Hacker News new | ask | show | jobs
by wicket 700 days ago
> Syd is a user space wrapper

This sentence does not give me confidence. A general purpose sandbox should be implemented in the kernel. The kernel syscall interface will always remain available regardless of any sandbox that has been implemented in user space.

EDIT (to answer a few of the replies here):

The description lacks details so it's not entirely clear how Syd is intended to be used or who its target audience is. If this is intended for a security conscious user to wrap their own executables, similar to Firejail, I guess this serves a purpose but I would certainly hesitate to suggest that it is the "most sophisticated sandbox for Linux". We already have kernel-based SELinux, AppArmor, other LSMs and grsecurity which can ensure that every single executable will run in a sandbox regardless of the experience of the end-user, something a user space wrapper cannot achieve. It's not about whether or not it uses kernel facilities but about ensuring that absolutely everything will be sandboxed.

3 comments

With seccomp, you have syscall filtering. The bits that are left exposed are largely around mm, and depending on how the sandbox works, non-syscall APIs like io_uring. It essentially actuates kernel APIs to sandbox, and then redirects a number of APIs to use userspace reimplementations.
I'm not sure this is correct, I suspect this works on a similar principal as something like gvisor where as I understand it syscalls are redirected to another userspace program. In gvisors case the kernel basically get's re-implemented in user-space to provide the secure container like implementation.
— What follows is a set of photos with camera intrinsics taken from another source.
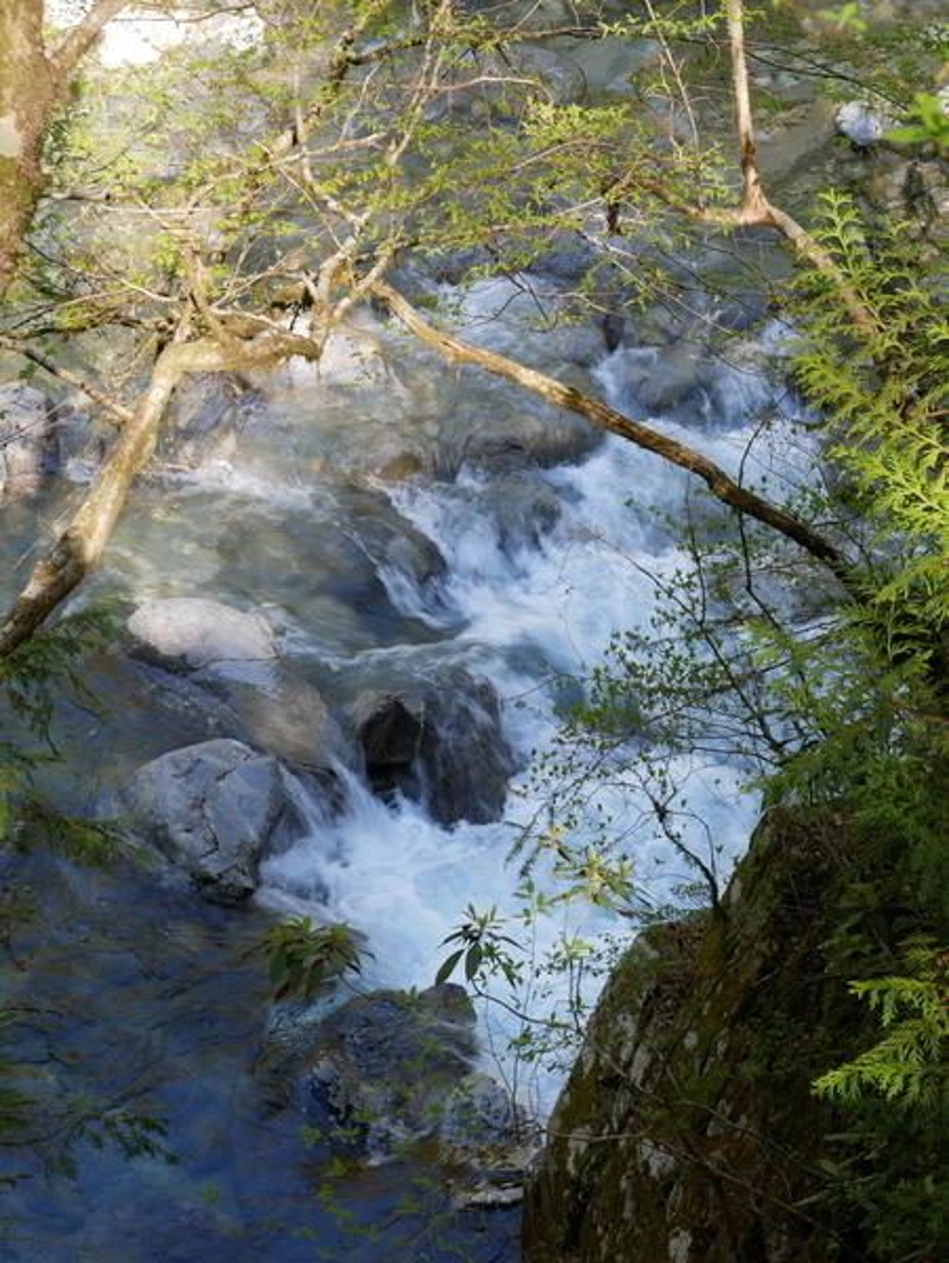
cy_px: 632
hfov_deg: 15.1
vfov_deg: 20.0
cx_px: 474
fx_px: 3577
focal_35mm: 98
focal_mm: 49
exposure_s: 1/30
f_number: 9
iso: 200
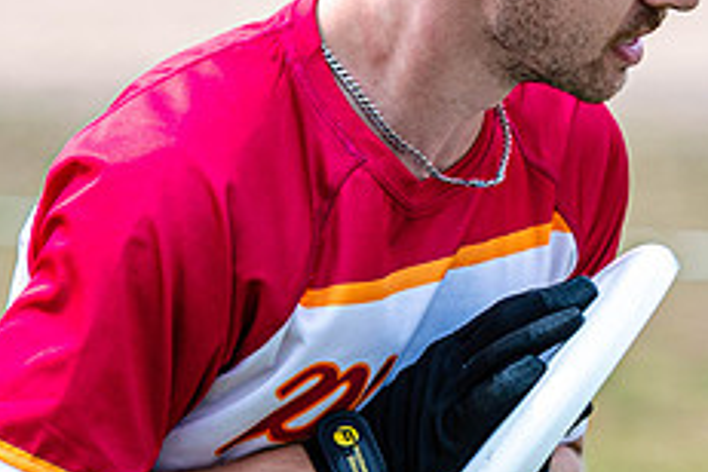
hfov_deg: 3.0
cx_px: 217
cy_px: 83
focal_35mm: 678
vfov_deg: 2.0
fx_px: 13333
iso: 125
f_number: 3.2
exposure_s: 1/1250
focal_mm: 135
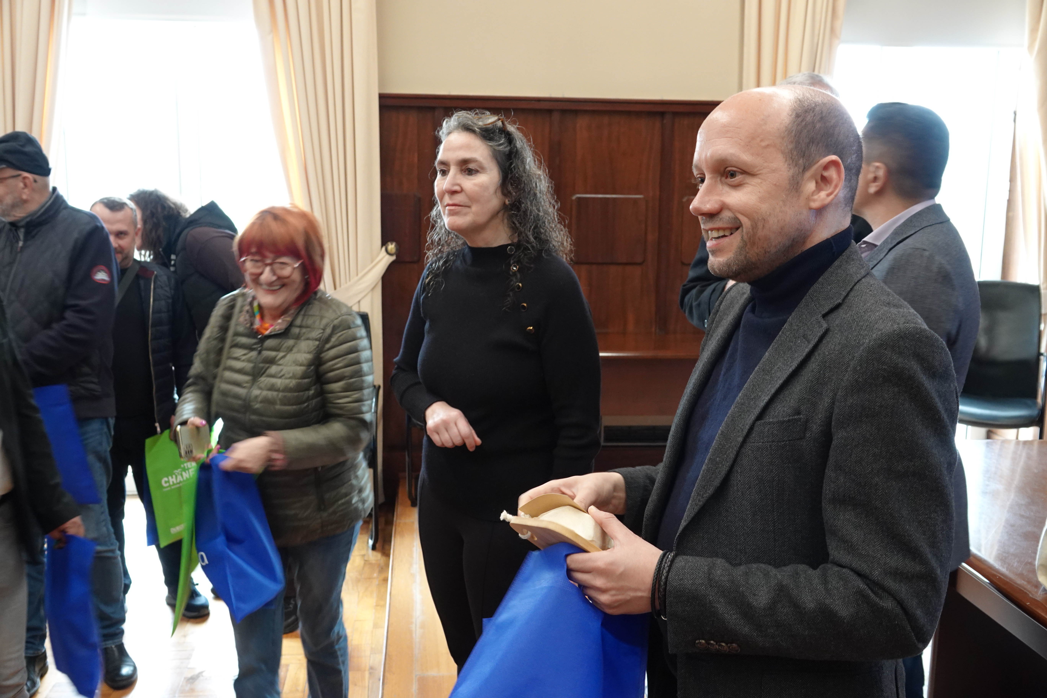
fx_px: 1018
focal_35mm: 35
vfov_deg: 37.9
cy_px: 349
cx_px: 524
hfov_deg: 54.4
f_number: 3.2
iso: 800
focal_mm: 12.96
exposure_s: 1/20
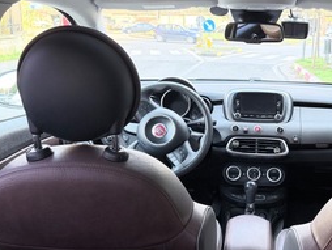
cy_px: 127
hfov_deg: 52.7
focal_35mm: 34
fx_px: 326
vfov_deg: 41.9
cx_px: 226
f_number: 1.78
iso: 200
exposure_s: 1/67
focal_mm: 6.76
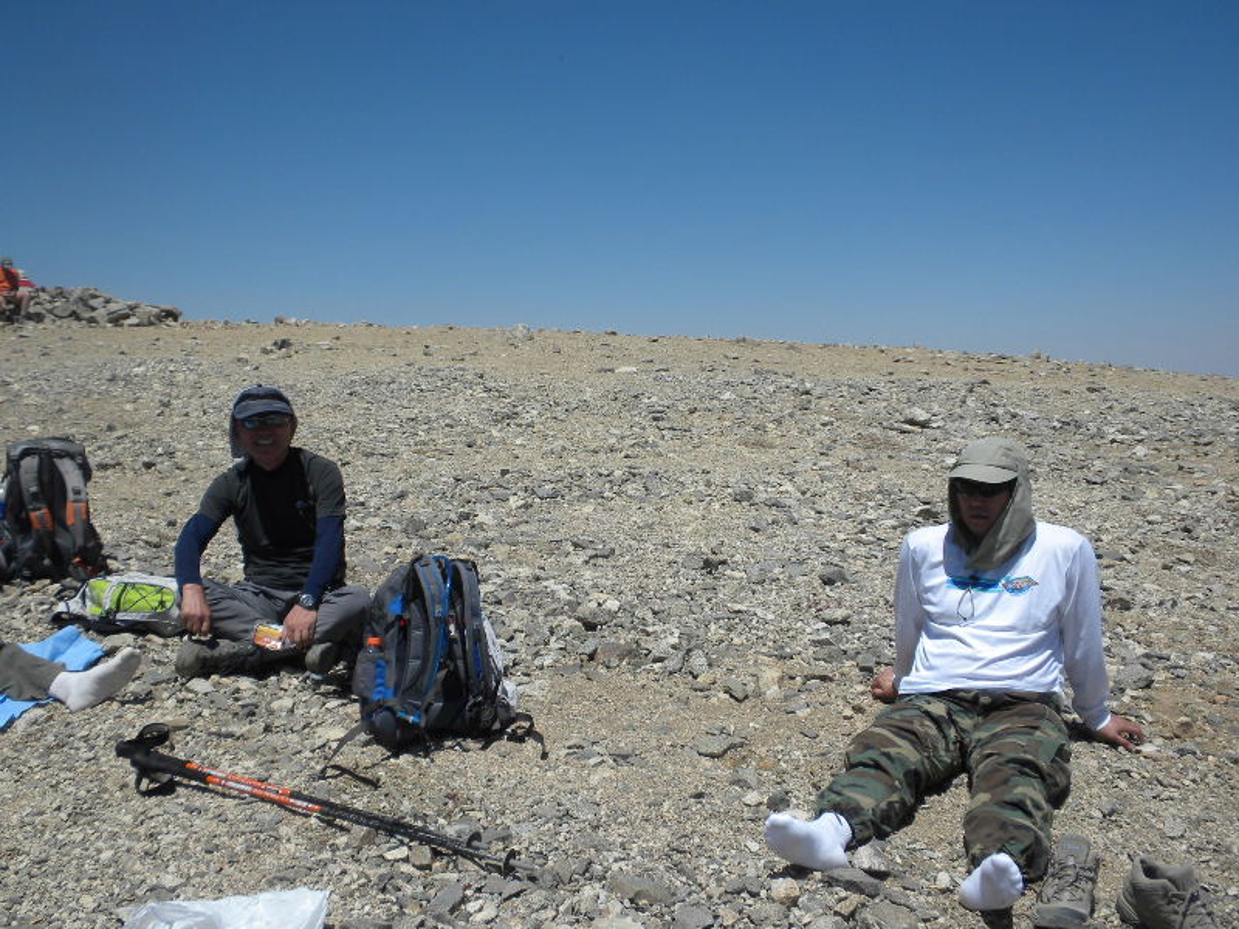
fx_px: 1324
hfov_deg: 50.1
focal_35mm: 37
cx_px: 620
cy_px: 464
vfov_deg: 38.7
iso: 64
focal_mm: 6.6
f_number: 10
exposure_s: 1/210
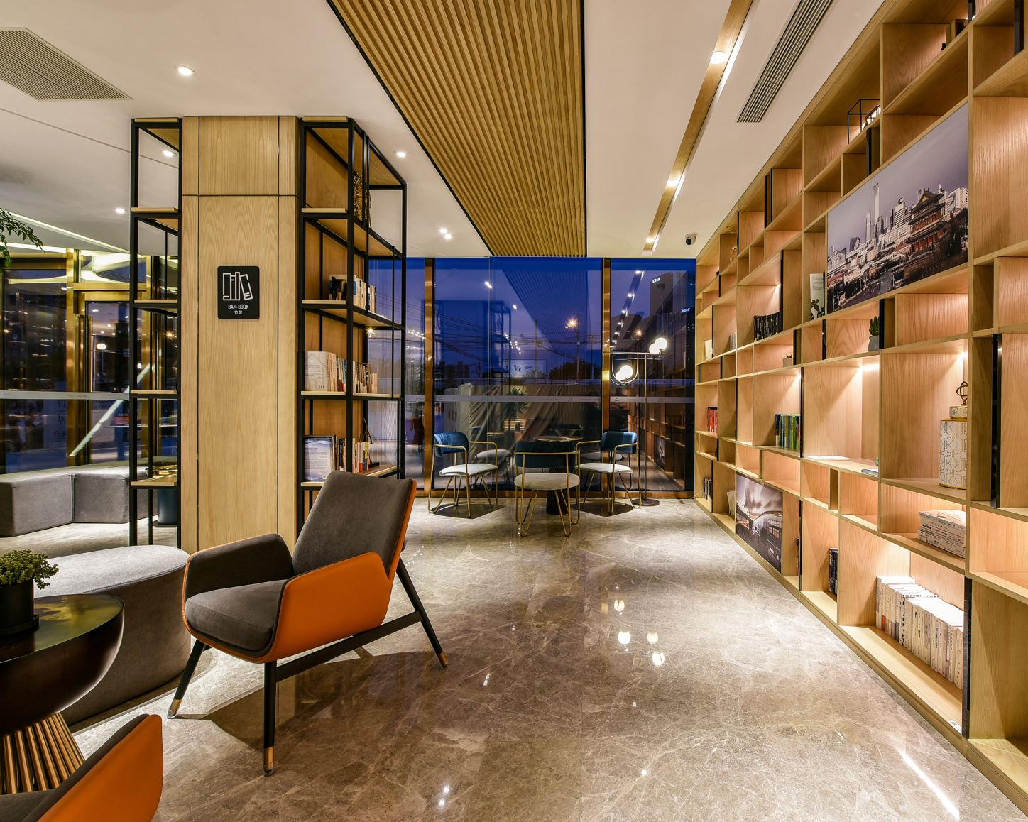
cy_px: 407
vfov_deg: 80.4
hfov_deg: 92.5
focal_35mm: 16
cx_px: 586
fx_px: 487
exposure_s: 1/1.3
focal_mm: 14
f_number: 11
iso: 320
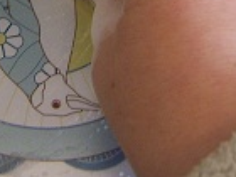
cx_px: 88
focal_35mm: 147
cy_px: -142
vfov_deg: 9.6
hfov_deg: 13.4
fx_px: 1002
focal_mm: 7.8
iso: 100
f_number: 2.8
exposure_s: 1/15
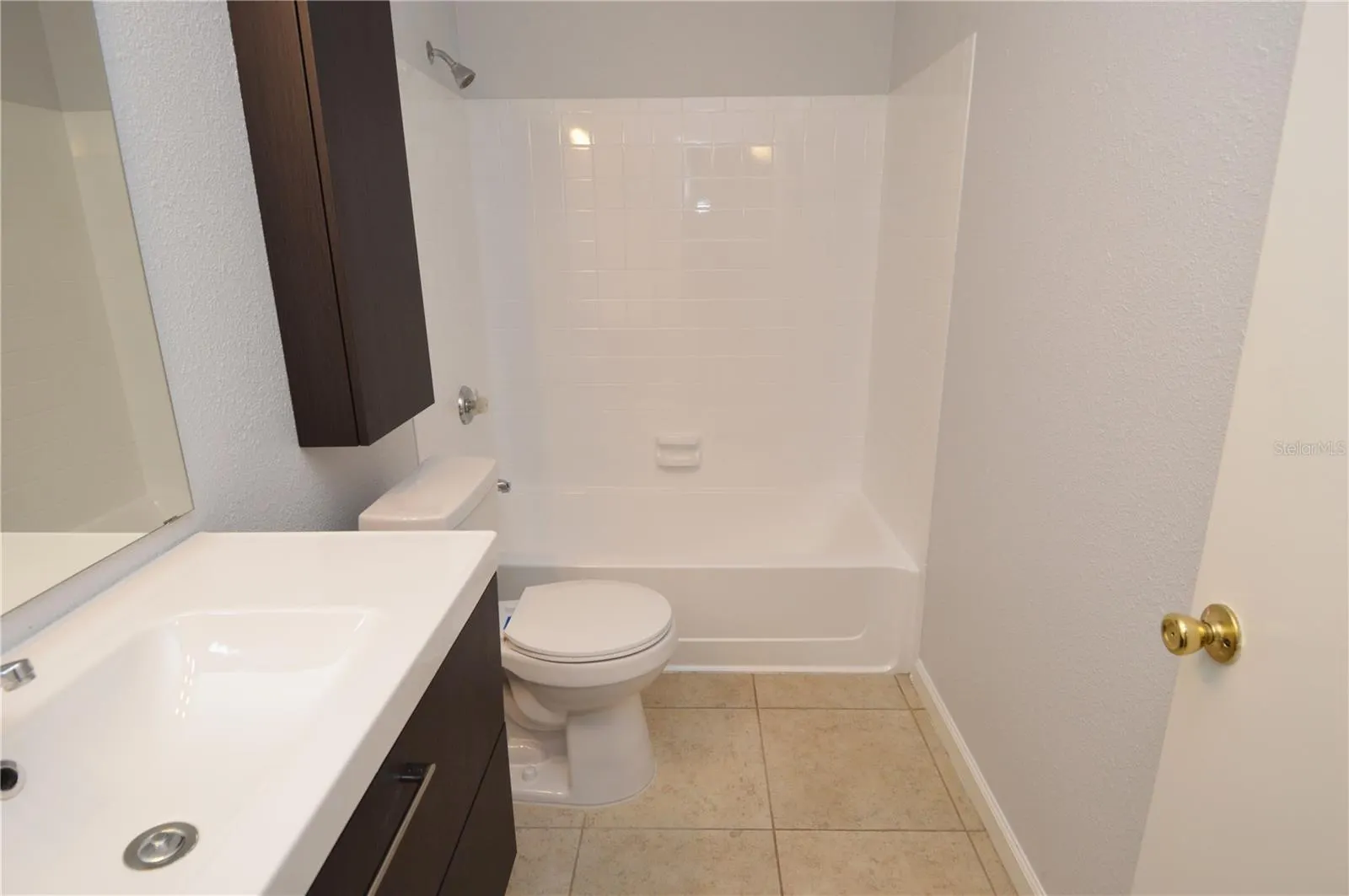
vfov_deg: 67.3
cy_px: 448
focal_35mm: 18
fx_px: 674
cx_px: 674
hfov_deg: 90.1
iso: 400
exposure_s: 1/80
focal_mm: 12
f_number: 4.5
Also, as I recall some of the kernel based syscall based sandboxing have had a number of issues with dealing with some of the syscalls.

It's a bit non-obvious from that description but Syd does in fact use kernel facilities to do the sandboxing. A sibling comment links to some better documentation (the syd man page) that explains what it uses https://man.exherbolinux.org/syd.1.html

1) Seccomp, a BPF based kernel filter for syscalls

2) Bind mounts inside a filesystem namespace to control what files are visible

3) Landlock - more path restriction type stuff and permission changes to paths that are local to the application being wrapped

4) seccomp-notify (used with ptrace to inspect types of arguments to syscalls that bpf isn't allowed to access for security reasons, i.e. pointers)